Valorisations gonflées par le niveau des taux
La hausse du Nasdaq n’est pas sans fondement. D’abord par un effet technique lié à l’importance prise par le secteur technologique américain. Les stratégistes de Bank of America notent qu’à 9.100 milliards de dollars de capitalisation boursière, il dépasse pour la première fois la capitalisation de l’ensemble des marchés européens (y compris la Grande-Bretagne et la Suisse). «La technologie prend de plus en plus d’importance dans les indices, ce qui oblige les investisseurs à acheter ces titres s’ils veulent respecter leur benchmark», souligne Emmanuel Cau, stratégiste chez Barclays. Mais ces valeurs ont aussi bénéficié de la crise du Covid-19. «Beaucoup de ces entreprises ont annoncé des hausses de bénéfices aux premier et deuxième trimestres et affichent de bonnes perspectives de croissance, contrairement à nombre d’autres secteurs directement touchés par la crise du coronavirus», poursuit Emmanuel Cau. Elles sont aussi portées par la promesse d’un modèle de croissance plus digitalisé. D’autant plus que nombre de grandes majors technologiques américaines sont viables et profitables. Reste le niveau élevé de valorisation qu’Emmanuel Cau justifie par le niveau des taux d’intérêts qui entraîne un gonflement des valorisations par le biais de l’actualisation des cash flow et bénéfices futurs. «Le marché aime les histoires simples et le Nasdaq lui offre aujourd’hui quelque chose de rassurant avec un concentré d’acteurs positionnés pour un monde post-Covid.

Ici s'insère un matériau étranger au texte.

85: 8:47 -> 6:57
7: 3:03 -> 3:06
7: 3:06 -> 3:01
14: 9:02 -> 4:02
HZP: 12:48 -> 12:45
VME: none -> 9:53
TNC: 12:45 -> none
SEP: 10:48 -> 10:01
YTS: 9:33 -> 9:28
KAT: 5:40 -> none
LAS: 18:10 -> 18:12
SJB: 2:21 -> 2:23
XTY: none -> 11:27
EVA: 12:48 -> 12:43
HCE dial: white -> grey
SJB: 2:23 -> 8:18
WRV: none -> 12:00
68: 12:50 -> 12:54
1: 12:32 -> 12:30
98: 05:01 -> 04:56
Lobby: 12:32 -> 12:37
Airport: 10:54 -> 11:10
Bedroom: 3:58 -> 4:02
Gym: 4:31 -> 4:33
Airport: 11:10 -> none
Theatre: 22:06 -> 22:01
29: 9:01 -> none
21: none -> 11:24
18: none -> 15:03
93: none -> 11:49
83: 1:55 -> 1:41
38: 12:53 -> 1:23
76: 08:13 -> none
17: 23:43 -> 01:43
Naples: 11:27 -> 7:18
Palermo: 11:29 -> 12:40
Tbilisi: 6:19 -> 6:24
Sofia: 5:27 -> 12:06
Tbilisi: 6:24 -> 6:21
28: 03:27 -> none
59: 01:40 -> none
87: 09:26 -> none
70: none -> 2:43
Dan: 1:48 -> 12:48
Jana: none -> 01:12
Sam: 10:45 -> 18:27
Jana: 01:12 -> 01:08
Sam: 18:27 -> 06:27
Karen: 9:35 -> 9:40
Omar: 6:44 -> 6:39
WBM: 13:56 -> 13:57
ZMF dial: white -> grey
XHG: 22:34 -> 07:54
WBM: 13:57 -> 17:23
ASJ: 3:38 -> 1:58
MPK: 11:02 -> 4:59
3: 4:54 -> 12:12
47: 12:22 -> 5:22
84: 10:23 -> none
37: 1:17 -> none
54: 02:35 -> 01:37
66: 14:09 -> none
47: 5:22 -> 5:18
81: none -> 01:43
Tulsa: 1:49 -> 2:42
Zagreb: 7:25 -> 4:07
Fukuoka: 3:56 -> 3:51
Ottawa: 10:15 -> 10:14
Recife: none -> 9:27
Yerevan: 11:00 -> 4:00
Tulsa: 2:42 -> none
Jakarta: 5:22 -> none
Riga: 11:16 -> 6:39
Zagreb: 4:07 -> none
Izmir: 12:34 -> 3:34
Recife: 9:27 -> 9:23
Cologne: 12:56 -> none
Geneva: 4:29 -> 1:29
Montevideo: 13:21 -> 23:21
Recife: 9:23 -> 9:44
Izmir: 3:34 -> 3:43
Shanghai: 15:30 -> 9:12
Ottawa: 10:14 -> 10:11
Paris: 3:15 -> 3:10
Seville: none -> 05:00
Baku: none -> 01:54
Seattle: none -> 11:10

La valorisation et les risques passent au second plan», observe Jacques Aurélien Marcireau, gérant chez Edmond de Rothschild AM.
Toutefois, à 35 fois les bénéfices estimés pour 2020, la valorisation du Nasdaq est historiquement élevée, ce qui fragilise son rebond. Le stratégiste de Barclays voit deux risques potentiels : un changement de régime de taux (peu probable à court terme) et un risque réglementaire et fiscal.
Jacques Aurélien Marcireau rappelle que les choses ne sont pas aussi figées que ne le pense le marché. «Une société peut être leader dans son domaine mais cela ne veut pas dire qu’il n’y aura jamais de concurrence ou même qu’elle ne va pas disparaître. L’histoire du secteur technologique fourmille d’exemples ces dernières années avec Nokia, BlackBerry ou Yahoo», explique le gérant qui se montre dubitatif face à l’envolée du titre Zoom : «Cette société capitalise 127 milliards de dollars pour 2 milliards de profits attendus d’ici deux à trois ans. Or rien n’assure sa pérennité, assurer une visio-conférence ne relève pas de haute technologie. Elle est juste là au bon moment».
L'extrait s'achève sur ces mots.